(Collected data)
--

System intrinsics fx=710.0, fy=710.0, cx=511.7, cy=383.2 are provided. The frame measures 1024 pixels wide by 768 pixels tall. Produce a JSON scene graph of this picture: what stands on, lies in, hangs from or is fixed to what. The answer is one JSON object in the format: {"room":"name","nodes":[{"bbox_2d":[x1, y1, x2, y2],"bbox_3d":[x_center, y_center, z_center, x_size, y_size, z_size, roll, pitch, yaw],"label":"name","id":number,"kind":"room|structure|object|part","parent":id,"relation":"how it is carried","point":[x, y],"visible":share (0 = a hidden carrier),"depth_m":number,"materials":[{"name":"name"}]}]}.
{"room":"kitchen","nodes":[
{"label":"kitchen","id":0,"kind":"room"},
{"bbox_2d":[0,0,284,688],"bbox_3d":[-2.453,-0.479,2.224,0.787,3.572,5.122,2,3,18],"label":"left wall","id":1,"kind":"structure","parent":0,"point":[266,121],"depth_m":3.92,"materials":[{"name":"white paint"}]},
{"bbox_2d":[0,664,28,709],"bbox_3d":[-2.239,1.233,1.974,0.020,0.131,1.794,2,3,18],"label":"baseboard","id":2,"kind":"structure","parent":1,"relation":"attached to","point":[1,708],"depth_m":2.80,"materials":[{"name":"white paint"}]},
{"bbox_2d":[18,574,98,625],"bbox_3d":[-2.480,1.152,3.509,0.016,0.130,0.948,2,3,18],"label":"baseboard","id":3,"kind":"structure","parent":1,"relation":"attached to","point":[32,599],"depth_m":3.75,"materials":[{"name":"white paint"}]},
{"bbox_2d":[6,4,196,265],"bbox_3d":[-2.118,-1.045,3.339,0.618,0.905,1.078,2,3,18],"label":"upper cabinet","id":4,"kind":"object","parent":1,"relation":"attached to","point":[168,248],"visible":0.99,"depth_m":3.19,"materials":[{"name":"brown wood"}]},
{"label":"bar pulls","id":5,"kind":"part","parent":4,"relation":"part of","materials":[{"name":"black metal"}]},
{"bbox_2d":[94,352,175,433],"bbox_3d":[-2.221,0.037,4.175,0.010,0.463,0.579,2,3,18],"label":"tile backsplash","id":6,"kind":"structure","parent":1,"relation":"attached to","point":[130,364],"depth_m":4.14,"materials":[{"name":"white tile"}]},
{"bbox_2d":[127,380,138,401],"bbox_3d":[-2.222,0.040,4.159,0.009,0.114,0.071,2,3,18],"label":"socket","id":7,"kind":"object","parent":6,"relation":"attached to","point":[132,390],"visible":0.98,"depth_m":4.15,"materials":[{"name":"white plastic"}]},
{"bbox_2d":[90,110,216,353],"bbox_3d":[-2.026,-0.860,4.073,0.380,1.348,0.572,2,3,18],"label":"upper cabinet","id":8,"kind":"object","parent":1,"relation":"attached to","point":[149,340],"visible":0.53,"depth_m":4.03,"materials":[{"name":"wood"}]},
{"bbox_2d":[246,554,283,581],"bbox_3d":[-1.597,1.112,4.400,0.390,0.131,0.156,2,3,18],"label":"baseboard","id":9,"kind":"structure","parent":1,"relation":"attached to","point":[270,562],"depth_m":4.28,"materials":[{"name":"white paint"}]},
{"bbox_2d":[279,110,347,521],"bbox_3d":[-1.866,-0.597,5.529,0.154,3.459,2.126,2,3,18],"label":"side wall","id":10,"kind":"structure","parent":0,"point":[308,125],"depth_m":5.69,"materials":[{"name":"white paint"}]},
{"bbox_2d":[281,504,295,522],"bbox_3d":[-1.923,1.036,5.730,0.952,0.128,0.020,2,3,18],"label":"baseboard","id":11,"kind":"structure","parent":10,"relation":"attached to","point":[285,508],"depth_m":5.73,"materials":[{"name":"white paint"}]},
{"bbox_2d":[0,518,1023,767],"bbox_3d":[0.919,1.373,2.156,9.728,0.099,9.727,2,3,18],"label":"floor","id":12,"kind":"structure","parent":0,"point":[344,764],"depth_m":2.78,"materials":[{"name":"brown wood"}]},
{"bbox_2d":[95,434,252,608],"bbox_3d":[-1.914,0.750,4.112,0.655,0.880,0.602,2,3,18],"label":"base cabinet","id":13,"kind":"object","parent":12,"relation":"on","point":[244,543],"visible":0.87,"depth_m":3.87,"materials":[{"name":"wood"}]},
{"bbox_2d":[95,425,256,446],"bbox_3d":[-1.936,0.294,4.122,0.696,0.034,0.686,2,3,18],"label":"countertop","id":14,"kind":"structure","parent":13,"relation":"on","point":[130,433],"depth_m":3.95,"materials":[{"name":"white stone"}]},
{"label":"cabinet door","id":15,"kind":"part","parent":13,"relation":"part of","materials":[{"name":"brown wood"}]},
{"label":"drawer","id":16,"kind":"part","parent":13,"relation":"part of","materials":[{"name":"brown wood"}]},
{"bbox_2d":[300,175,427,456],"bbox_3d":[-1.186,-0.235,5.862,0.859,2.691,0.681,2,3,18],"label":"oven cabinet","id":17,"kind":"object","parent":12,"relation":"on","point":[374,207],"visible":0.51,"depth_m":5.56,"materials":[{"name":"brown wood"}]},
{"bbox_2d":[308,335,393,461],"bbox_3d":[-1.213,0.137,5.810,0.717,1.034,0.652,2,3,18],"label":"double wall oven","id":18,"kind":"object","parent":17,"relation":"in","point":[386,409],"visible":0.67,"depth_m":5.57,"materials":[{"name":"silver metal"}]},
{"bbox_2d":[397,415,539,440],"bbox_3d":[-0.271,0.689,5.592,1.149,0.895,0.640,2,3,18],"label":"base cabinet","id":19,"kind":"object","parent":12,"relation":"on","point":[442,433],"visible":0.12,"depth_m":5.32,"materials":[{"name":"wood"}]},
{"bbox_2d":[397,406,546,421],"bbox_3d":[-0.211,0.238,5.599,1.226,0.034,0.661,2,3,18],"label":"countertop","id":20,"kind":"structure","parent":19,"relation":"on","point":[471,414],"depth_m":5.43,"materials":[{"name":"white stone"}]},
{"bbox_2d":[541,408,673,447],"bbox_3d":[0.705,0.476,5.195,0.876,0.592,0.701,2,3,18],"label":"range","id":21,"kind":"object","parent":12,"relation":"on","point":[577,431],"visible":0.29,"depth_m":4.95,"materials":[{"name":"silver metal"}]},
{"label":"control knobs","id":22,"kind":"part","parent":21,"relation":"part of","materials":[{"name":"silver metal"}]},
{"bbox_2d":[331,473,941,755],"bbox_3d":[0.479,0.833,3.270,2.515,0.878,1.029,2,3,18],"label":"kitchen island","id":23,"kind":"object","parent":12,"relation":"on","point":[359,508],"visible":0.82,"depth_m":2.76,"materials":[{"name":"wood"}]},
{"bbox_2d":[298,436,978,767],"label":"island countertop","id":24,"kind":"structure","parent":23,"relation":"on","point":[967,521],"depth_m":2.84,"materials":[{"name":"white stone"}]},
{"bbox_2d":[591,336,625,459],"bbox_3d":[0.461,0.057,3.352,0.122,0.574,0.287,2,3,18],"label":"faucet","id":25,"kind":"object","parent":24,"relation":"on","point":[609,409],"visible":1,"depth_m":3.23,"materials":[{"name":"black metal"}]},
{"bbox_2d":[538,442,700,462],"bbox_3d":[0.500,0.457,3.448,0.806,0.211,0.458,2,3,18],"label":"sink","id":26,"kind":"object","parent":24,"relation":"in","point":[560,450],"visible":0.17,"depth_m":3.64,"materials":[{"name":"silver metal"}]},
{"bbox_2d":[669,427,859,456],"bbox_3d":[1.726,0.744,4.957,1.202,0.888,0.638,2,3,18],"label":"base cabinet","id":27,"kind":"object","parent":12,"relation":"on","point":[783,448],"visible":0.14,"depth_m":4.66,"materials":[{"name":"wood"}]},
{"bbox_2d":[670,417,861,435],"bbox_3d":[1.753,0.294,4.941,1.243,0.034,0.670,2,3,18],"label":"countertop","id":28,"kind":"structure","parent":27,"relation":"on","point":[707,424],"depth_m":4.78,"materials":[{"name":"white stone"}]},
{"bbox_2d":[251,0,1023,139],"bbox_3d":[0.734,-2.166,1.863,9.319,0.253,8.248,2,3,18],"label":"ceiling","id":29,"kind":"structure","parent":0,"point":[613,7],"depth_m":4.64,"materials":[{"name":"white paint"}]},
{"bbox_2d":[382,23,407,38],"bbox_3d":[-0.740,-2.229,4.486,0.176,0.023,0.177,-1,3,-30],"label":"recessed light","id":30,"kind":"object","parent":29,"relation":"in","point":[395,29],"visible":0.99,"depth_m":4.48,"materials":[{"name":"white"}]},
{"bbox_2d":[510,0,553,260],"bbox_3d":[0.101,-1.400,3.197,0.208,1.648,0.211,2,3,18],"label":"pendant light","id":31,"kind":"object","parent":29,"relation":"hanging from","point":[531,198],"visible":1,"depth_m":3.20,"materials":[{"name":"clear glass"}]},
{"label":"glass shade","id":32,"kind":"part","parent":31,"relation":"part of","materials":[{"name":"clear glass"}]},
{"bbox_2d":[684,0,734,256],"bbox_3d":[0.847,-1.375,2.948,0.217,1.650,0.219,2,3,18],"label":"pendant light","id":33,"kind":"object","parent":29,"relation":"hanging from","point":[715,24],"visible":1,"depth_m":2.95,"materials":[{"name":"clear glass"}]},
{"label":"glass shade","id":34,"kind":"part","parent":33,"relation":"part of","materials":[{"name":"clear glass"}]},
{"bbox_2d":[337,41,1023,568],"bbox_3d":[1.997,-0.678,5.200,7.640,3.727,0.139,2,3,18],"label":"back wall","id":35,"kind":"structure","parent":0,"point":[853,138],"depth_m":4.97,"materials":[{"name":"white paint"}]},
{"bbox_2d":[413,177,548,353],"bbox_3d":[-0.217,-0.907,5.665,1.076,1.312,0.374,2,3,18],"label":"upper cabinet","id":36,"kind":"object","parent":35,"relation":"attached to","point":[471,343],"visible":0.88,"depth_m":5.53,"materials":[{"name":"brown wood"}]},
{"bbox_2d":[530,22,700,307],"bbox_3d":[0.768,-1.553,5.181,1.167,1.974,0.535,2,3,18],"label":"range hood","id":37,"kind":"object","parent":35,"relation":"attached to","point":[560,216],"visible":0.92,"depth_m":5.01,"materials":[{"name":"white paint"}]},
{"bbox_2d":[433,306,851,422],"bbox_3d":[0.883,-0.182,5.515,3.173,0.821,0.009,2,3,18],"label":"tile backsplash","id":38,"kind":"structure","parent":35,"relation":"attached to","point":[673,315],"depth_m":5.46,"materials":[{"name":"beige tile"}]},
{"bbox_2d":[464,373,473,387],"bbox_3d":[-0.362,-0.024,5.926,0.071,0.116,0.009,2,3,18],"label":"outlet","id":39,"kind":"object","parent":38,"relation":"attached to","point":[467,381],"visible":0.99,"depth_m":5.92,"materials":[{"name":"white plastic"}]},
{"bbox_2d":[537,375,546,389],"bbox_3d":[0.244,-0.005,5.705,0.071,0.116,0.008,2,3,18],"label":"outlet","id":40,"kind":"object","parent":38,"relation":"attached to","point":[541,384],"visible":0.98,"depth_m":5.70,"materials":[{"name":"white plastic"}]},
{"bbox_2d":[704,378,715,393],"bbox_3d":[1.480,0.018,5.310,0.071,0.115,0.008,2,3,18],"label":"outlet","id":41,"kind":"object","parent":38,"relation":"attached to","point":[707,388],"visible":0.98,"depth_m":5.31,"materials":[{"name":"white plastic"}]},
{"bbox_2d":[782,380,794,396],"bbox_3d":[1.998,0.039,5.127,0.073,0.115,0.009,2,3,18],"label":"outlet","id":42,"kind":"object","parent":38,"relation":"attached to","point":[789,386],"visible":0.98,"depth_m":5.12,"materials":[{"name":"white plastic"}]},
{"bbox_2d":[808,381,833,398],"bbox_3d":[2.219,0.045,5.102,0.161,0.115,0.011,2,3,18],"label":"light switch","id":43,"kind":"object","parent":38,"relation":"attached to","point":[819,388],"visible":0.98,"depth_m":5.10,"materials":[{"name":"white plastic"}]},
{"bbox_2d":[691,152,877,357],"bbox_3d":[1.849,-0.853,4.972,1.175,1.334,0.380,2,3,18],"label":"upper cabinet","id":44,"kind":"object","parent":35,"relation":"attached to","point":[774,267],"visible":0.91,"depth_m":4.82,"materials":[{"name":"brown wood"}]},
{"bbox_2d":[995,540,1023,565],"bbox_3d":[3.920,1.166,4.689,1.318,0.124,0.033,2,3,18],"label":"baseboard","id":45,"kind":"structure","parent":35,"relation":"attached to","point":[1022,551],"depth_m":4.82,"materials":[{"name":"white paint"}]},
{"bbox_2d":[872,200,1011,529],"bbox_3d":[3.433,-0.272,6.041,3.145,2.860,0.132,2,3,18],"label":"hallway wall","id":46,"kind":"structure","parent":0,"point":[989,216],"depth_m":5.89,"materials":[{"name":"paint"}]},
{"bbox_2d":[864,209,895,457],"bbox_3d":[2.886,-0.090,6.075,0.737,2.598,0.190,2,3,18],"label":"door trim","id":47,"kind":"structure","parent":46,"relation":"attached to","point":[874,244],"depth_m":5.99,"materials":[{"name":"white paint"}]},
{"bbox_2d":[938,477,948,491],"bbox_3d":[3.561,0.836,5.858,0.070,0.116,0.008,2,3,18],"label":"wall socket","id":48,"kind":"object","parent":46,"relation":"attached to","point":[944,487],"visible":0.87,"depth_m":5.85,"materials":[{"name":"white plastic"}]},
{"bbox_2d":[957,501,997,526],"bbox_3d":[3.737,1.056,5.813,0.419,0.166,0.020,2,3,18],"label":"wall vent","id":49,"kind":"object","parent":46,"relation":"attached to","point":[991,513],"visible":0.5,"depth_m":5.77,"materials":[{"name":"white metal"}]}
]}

--

Work request: Taking every line of the records above into account, tally those that contain "oven" and give only the total.

Reply to the exercise: 2